There's at least one way you can avoid using induction directly, at least for distinct rational $\ r_1,r_2,\dots,r_k\ $. I suspect you can use the denseness of the rationals in the reals to parlay this into a proof for arbitrary distinct real $\ r_1,r_2,\dots,r_k\ $, but since the details seem to get fairly messy, I haven't bothered trying to produce one. In any case, whether all the subsidiary results you need to appeal to can also be proved without using induction is rather moot, and the proof itself is fairly circuitous, it's not clear to me what you'll gain by avoiding the fairly simple inductive proofs already available to you.

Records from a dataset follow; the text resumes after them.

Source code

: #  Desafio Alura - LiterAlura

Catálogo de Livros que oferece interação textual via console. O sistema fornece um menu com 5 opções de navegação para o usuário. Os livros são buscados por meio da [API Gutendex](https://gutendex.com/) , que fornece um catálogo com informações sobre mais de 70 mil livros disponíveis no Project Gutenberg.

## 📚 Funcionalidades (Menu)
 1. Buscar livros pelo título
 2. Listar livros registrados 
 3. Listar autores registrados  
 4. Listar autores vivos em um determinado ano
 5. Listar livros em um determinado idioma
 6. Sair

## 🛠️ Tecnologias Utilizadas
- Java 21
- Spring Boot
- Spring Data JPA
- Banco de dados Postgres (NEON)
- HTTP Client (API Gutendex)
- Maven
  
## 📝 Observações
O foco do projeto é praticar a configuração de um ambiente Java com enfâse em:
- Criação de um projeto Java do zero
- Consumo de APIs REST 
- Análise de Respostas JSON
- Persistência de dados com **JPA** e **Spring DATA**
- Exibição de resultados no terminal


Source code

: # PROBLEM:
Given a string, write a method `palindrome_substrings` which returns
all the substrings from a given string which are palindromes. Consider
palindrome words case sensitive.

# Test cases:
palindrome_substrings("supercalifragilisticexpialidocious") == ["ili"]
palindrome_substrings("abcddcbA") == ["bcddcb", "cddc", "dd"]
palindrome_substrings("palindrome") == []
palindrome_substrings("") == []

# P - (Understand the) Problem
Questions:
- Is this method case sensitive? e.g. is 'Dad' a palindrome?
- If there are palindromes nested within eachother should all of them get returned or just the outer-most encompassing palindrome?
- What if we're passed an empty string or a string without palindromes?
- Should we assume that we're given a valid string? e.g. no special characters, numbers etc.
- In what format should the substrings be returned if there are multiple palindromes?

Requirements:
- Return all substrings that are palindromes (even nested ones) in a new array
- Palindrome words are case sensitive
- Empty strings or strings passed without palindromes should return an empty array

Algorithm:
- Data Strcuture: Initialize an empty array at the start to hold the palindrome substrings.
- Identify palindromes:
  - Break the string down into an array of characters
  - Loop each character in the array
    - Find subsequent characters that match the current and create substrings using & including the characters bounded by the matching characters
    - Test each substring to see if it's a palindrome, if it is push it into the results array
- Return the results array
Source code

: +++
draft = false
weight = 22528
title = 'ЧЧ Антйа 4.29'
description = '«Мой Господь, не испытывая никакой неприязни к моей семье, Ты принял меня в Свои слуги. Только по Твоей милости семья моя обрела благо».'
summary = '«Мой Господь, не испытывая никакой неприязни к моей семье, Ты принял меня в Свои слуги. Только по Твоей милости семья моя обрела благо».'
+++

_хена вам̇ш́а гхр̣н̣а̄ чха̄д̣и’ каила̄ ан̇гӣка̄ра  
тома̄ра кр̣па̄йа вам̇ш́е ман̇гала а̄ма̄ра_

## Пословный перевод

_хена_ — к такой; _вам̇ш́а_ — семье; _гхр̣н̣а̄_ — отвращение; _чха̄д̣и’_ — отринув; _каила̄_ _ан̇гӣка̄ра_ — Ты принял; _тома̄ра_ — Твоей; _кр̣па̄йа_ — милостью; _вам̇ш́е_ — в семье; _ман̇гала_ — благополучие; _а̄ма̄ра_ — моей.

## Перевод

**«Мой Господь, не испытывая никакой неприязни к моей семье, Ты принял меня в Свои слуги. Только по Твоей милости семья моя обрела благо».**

If $\ r_i\ $ are distinct rational numbers for $\ i=1,2,\dots,k\ $, and $$ \alpha_1t^{r_1}+\alpha_2t^{r_2}+\dots+\alpha_kt^{r_k}=0\ , $$ let $\ r_m=\min_\limits{1\le i\le k}r_i\ $ and $\ q_i=r_i-r_m\ $, then $\ q_1,q_2,\dots,q_k\ $ are distinct non-negative rationals, and on dividing the above equation through by $\ t^{r_m}\ $, we obtain $$ \alpha_1t^{q_1}+\alpha_2t^{q_2}+\dots+\alpha_kt^{q_k}=0\ . $$ Let $\ q_i=\frac{n_i}{d_i}\ $, where $\ n_i\ $ is a non-negative and $\ d_i\ $ a positive integer, $\ d=d_1d_2\dots d_k \ $, $\ n=1+\max_\limits{1\le i\le k} dq_i\ $, and $\ x_1,x_2,\dots,x_n\ $ be a set of distinct members of the interval $\ [a,b]\ $. Substituting $\ t=x_i\ $ in the above equation, we get $$ \alpha_1x_i^{q_1}+\alpha_2x_i^{q_2}+\dots+\alpha_kx_i^{q_k}=0 $$ for all $\ i=1,2,\dots,n\ $. Putting $\ y_i=x_i^{\frac{1}{d}}\ $, we can write this as $$ \pmatrix{0\\0\\\vdots\\0}=\pmatrix{y_1^{dq_1}&y_1^{dq_2}&\dots&y_1^{dq_k}\\ y_2^{dq_1}&y_2^{dq_2}&\dots&y_2^{dq_k}\\ \vdots&\vdots&\ddots&\vdots\\ y_n^{dq_1}&y_n^{dq_2}&\dots&y_n^{dq_k}}\pmatrix{\alpha_1\\\alpha_2\\\vdots\\\alpha_k}\ . $$ Every column of the matrix on the right of this equation is a column of the Vandermonde matrix $$ \pmatrix{1&y_1&y_1^2&\dots&y_1^{n-1}\\ 1&y_2&y_2^2&\dots&y_2^{n-1}\\ \vdots&\vdots&\vdots&\ddots&\vdots\\ 1&y_n&y_n^2&\dots&y_n^{n-1}} $$ which has determinant $\ \prod_\limits{1\le i<j\le k}\big(y_j-y_i\big)\ $. Since $\ y_i\ne y_j\ $ for $\ i\ne j\ $, the determinant is non-zero, therefore the matrix is non-singular and so must have linearly independent columns. It follows that the unique solution of the above linear equations is $$ \alpha_1=\alpha_2=\dots=\alpha_k=0 $$ and therefore $\ t^{r_1},t^{r_2},\dots,t^{r_k}\ $ are linearly independent.